在重水堆运行工况下Zr-2.5Nb压力管会通过腐蚀吸收重水中的氢（或氘）。若压力管中的吸氘量超出限值，会增加压力管的氢化破裂风险。分析了国内某重水堆机组压力管氢当量浓度的历次在役检查结果，确认管体部分主要以吸氘为主，且从压力管的入口端到出口端氢当量浓度逐渐增加。该压力管的吸氘量显著小于设计参考电站同期压力管的。根据Arrhenius关系式对压力管管体进行吸氢建模，通过拟合可分别获得2台机组的模型参数，其具有适当的保守性，可用以计算未来压力管管体氢当量浓度的预测上限。结果表明，压力管管体吸氢量（氢当量浓度）在210 kEFPH下仍远低于氢化物溶解极限固溶度，吸氢速率也显著小于标准规定限值，因此可认为这将不会成为压力管道运行的限制因素。
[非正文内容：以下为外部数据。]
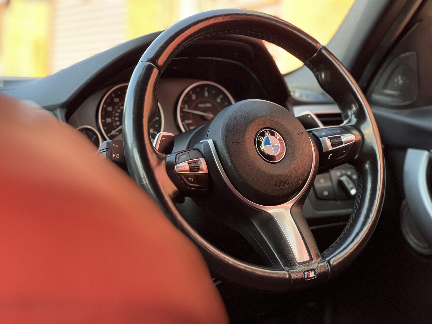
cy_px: 162
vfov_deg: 19.1
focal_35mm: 77
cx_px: 216
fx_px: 961
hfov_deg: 25.3
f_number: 2.8
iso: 250
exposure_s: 1/121
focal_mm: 9
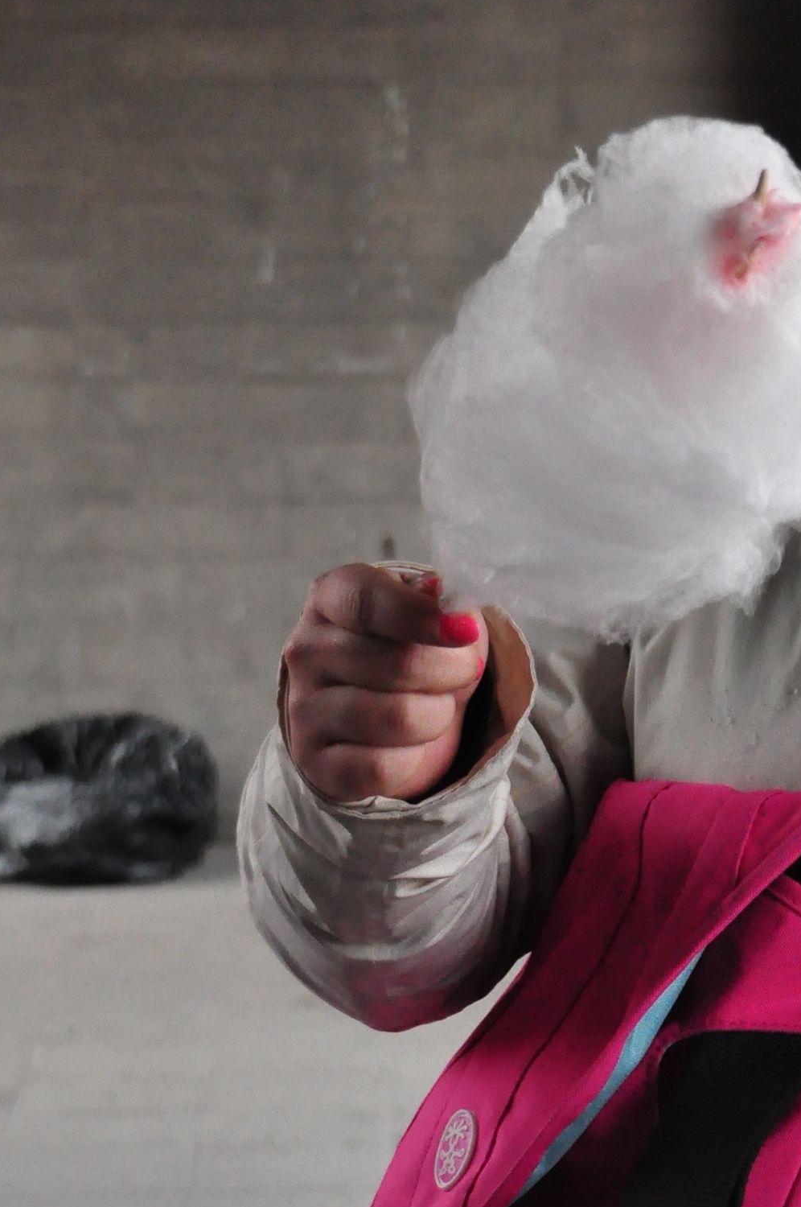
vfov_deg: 11.7
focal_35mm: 175
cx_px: 685
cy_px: 78
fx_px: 5856
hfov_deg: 7.8
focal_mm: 50
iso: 1600
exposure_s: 1/1250
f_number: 5
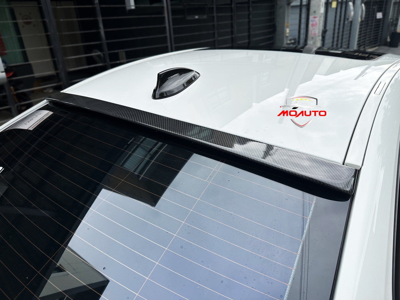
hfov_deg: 71.6
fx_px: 277
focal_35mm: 24
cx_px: 200
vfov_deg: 56.8
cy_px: 150
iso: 80
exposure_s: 1/1339
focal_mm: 6.86
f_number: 1.78
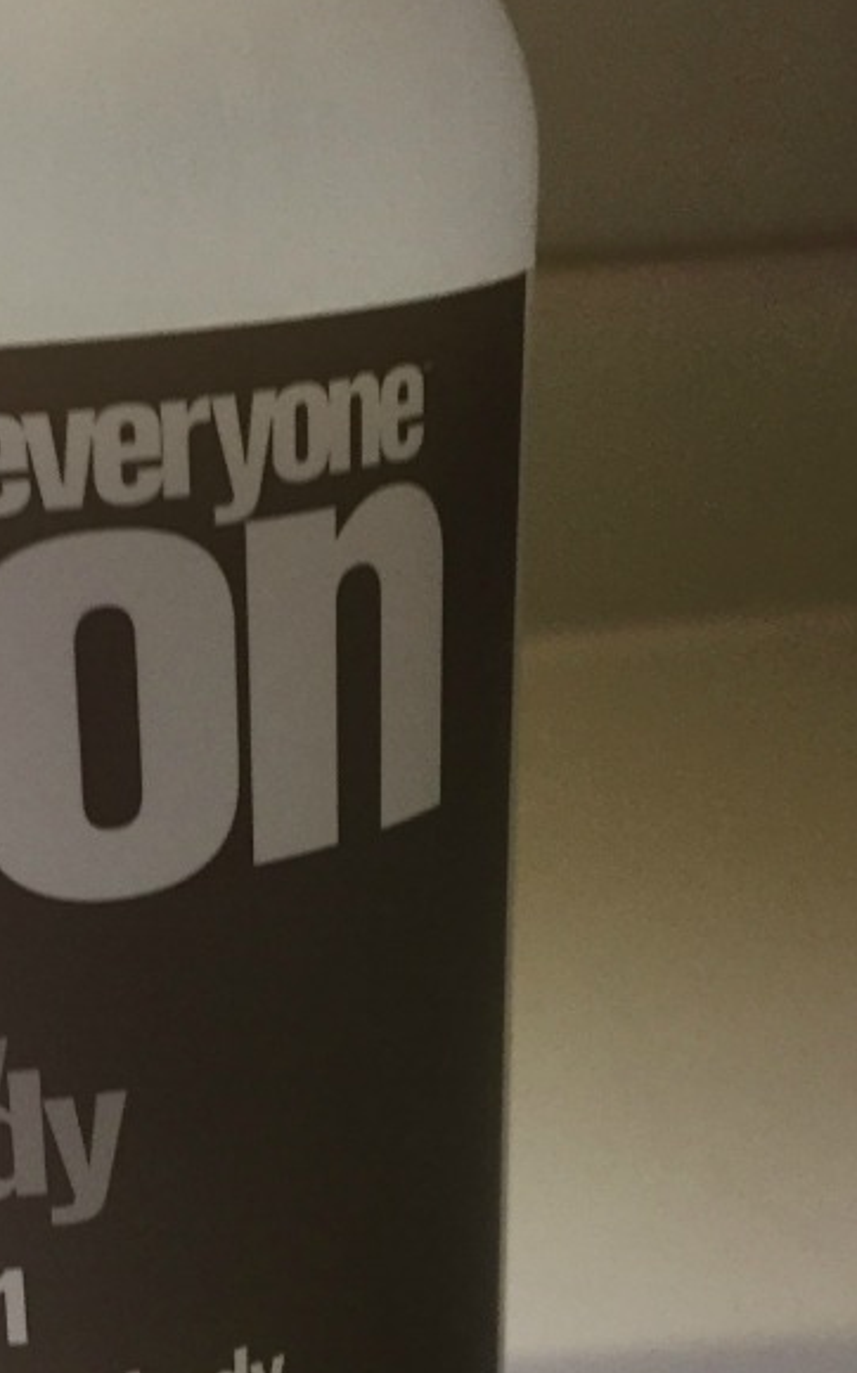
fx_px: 1983
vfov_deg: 37.7
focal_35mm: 53
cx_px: 5
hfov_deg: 23.4
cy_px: 928
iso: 125
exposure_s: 1/30
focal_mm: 4.15
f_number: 2.2
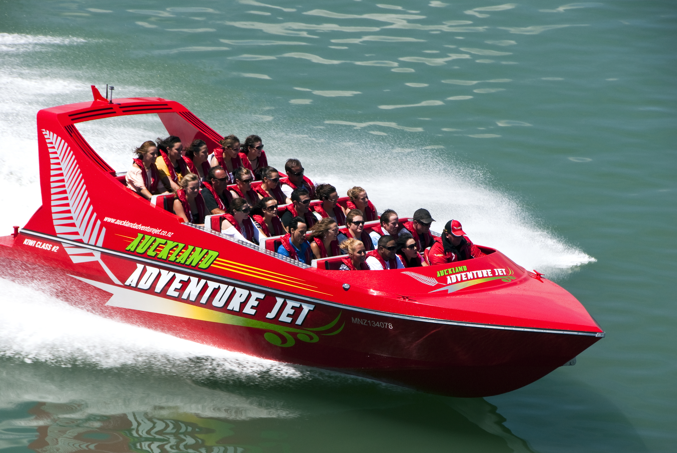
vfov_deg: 6.1
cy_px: 226
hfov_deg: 9.1
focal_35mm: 225
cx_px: 338
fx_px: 4236
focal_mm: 150
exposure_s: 1/400
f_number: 11
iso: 200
Zr-2.5Nb pressure tubes would take in hydrogen (or deuterium) under heavy water operating conditions. Once the hydroge uptake exceeded the corresponding limit, it would have a negative impact on delayed hydride cracking for the pressure tubes. In-service inspection data for pressure tube body hydrogen equivalent concentration was analyzed and it was noted that the concentration for each fuel channel increased along the axial from inlet to outlet. A hydrogen absorption model according to Arrhenius relationship was developed based on the fact of deuterium being the major concern of pressure tube body hydrogen uptake. The deuterium concentration of the pressure tube body was lower than that observed in design-referred plant. According to the modeling results for upper prediction limit of hydrogen uptake, the hydrogen equivalent concentration of pressure tube body would still keep far from the terminal solid solubility of hydrogen for dissolution at 210 kEFPH while the deuterium uptake rate would keep below the standard limit thus it would not be a concern for life extension of pressure tube.